**EXERCISE DETAILS**
Collect every line of the listing that contains the string "nbsp", copying each one in full.

*** GIVEN ENTRIES

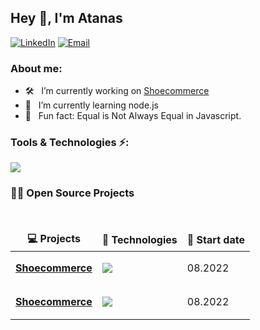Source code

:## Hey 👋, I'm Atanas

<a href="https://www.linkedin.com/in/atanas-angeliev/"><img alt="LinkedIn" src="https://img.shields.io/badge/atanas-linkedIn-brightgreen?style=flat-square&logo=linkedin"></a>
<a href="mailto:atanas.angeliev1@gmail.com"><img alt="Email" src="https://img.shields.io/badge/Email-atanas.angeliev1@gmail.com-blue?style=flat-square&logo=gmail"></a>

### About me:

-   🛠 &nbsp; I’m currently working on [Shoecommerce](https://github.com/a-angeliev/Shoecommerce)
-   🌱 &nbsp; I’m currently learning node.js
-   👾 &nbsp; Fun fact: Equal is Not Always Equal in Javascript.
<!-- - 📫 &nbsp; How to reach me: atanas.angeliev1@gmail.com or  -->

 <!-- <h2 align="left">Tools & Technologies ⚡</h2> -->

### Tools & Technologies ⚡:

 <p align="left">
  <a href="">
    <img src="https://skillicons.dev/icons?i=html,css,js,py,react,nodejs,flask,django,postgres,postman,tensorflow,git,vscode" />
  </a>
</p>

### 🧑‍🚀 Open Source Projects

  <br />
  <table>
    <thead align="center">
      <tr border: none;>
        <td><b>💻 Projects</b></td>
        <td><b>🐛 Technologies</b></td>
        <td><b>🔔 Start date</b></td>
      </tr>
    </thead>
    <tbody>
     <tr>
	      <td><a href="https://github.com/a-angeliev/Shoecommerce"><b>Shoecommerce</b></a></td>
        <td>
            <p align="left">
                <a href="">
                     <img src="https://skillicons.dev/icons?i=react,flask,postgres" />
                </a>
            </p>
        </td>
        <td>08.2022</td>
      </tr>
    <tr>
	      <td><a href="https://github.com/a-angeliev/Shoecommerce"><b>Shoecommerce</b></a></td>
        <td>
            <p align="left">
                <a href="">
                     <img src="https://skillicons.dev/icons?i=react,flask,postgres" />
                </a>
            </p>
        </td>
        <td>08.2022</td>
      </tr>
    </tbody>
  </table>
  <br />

******

**SOLUTION TO THE PROBLEM**
-   🛠 &nbsp; I’m currently working on [Shoecommerce](https://github.com/a-angeliev/Shoecommerce)
-   🌱 &nbsp; I’m currently learning node.js
-   👾 &nbsp; Fun fact: Equal is Not Always Equal in Javascript.
<!-- - 📫 &nbsp; How to reach me: atanas.angeliev1@gmail.com or  -->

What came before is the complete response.